In 1 Thessalonians 4:9–10 Paul encourages the church at Thessalonica to pursue “brotherly love.” What is brotherly love? The noun used here (φιλαδελφία) was only used for literal family relationships before the Christian community began to use it as a metaphor for members of their community (EDNT, 4:434). The only exception appears to be 2 Macc 15:14, the word appears to refer to a fraternal relationship of all Israel. In 4 Maccabees 13:23, 26, 14:1 the word refers to the mutual love between seven brothers who all suffer instead of reject their Jewish traditions.
The Greeks considered the relationship between brothers to be of primary importance, Plutarch used the term “brotherly love” to describe the proper relationship between brothers.
Plutarch, De fraterno amore 2 …where there is an unanimous accordance amongst brothers, the family thrives and flourishes, and friends and acquaintance, like a well furnished choir, in all their actions, words, and thoughts maintain a delightful harmony. “But jarring feuds advance the worst of men.”
Plutarch, De fraterno amore 15 Brothers should not be like the scales of a balance, the one rising upon the other’s sinking; but rather like numbers in arithmetic, the lesser and greater mutually helping and improving each other.
Plutarch, De fraterno amore 21 Again, it is highly commendable in him to have the highest esteem and honor for his brother’s wife, reputing and honoring her as the most sacred of all his brother’s sacred treasures, and thus to do honor to him
Based on the teaching of Jesus, the earliest believers referred to themselves as “brothers and sisters.” In Mark 3:3 Jesus indicates that his “brothers and sisters” are those who hear and obey his words. If those who followed Jesus faced rejection from their families, it is possible that Jesus intended his followers to be a new “family.” On the other hand, the family of Jesus may be an allusion to the larger theme of a New Israel among the followers of Jesus. In Acts 2:29 Peter addresses a Jewish crowd as “brothers,” meaning “fellow Jews.” So too Paul in Acts 22:1; 23:1.

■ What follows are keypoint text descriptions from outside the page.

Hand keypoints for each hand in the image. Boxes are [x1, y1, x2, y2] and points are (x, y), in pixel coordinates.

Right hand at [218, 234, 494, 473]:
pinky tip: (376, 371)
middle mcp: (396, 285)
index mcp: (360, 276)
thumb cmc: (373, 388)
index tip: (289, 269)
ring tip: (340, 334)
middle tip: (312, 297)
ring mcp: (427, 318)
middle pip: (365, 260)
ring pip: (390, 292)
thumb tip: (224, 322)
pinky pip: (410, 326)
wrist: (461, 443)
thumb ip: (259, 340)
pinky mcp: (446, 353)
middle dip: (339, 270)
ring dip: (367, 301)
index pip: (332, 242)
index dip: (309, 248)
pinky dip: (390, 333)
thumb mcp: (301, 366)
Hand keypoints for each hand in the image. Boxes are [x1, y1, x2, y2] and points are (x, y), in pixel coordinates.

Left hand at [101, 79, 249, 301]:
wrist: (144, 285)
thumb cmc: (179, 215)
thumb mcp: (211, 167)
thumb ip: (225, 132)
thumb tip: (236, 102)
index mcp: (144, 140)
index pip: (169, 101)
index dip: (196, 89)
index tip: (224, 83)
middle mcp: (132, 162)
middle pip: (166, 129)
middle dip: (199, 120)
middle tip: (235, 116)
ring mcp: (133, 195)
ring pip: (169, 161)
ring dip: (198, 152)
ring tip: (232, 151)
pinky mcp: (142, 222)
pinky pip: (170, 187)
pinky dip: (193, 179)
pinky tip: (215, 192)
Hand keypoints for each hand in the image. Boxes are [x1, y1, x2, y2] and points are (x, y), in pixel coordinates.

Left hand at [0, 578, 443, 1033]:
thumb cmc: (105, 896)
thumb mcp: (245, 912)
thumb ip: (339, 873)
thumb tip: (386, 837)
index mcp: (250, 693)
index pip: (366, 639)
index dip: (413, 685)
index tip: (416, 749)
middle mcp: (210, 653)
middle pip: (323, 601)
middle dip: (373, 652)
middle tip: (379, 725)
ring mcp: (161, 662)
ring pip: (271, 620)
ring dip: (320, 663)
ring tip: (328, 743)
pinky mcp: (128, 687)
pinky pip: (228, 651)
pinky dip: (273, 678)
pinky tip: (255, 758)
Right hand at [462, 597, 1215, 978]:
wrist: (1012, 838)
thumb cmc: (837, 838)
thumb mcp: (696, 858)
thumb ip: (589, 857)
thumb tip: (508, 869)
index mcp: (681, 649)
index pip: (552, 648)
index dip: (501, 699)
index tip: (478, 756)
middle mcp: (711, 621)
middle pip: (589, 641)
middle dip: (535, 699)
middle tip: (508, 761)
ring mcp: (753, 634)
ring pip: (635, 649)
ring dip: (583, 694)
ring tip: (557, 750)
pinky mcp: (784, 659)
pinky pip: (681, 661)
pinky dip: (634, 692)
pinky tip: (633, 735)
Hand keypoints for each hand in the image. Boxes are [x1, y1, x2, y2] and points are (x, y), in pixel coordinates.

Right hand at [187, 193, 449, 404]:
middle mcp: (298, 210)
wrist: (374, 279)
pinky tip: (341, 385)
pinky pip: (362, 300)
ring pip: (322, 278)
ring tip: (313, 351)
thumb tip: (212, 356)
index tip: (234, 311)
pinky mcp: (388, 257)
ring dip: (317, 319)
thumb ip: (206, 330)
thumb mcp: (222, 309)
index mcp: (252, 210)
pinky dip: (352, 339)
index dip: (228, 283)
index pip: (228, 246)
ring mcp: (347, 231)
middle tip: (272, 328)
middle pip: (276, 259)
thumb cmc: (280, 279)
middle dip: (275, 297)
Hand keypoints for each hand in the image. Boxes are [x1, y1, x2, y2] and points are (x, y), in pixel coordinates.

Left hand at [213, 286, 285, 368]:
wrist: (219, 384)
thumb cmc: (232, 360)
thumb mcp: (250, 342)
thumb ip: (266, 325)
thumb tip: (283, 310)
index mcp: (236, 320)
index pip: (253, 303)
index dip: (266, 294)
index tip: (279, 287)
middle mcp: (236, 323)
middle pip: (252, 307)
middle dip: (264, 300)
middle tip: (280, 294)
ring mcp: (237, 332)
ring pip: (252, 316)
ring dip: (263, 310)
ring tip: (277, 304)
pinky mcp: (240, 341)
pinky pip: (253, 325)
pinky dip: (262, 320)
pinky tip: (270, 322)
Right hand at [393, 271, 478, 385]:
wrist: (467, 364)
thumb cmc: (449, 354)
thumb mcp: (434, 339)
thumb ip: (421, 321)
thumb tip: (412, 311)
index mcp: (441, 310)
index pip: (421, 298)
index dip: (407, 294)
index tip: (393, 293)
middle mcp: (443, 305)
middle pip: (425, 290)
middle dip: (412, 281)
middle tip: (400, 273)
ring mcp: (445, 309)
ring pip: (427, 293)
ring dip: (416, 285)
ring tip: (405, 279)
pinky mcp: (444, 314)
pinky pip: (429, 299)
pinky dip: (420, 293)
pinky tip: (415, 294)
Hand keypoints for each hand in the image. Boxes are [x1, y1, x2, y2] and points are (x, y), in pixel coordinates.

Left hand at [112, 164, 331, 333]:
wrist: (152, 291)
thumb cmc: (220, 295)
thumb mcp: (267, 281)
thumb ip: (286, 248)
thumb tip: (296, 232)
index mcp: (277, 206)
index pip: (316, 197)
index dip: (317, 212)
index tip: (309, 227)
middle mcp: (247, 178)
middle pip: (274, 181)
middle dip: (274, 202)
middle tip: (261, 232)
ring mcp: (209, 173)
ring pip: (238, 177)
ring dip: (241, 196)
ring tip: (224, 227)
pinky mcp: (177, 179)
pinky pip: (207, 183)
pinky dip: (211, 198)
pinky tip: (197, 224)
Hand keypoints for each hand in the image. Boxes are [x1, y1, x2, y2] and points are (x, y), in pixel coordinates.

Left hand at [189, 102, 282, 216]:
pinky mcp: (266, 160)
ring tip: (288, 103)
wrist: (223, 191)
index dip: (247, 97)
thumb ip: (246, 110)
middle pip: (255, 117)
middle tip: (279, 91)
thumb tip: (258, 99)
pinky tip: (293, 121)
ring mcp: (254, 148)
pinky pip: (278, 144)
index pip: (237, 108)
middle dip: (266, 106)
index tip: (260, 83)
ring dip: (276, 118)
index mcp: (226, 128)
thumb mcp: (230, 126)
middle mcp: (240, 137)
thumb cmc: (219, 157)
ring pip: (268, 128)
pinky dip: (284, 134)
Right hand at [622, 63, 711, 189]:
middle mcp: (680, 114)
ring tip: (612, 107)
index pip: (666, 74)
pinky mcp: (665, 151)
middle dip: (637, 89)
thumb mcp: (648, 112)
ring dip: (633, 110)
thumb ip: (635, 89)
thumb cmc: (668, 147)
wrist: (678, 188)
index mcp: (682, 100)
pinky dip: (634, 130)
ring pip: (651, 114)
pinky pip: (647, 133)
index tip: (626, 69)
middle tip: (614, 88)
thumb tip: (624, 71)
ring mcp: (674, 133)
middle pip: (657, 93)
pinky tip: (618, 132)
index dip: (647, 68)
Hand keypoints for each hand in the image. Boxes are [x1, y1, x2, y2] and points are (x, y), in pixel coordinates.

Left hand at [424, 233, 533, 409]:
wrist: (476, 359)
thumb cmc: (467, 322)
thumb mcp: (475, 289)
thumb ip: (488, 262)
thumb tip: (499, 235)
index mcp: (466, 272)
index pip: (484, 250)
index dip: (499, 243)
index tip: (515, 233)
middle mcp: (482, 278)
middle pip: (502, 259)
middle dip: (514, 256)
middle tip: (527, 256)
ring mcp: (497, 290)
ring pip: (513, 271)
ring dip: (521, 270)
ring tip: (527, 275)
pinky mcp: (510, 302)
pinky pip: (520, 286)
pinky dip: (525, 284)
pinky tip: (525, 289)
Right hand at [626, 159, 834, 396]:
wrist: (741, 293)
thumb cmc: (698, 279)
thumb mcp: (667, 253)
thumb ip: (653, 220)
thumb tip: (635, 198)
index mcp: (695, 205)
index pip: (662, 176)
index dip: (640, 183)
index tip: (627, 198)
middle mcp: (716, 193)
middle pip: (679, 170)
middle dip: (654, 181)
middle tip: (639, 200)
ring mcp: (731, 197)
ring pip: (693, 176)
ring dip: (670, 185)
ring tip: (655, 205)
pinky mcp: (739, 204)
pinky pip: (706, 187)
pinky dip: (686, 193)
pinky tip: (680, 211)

Paul’s use of the term “brother” and “brotherly love” bears additional theological weight. By accepting Christ, we are adopted into the family of God, God is our father. This makes each person that has accepted Christ as their savior a brother or sister in Christ. This new family in Christ is the foundation for many of Paul’s commands (cf., Rom 12:10; other Christian ethical instruction begins the same way (Heb 13:1; 1 Pet 1:22; 2 Pet 1:7; 1 Clem 48:1). He urges his readers to please God by treating each other like brothers and sisters.
If the church lives in brotherly love, then the father is pleased and honored. For the Greek world, nothing dishonors the parent more that children who do not display proper affection for one another and feud. If Plutarch could say “jarring feuds advance the worst of men,” how might he describe the sort of angry disputes which plague most modern churches?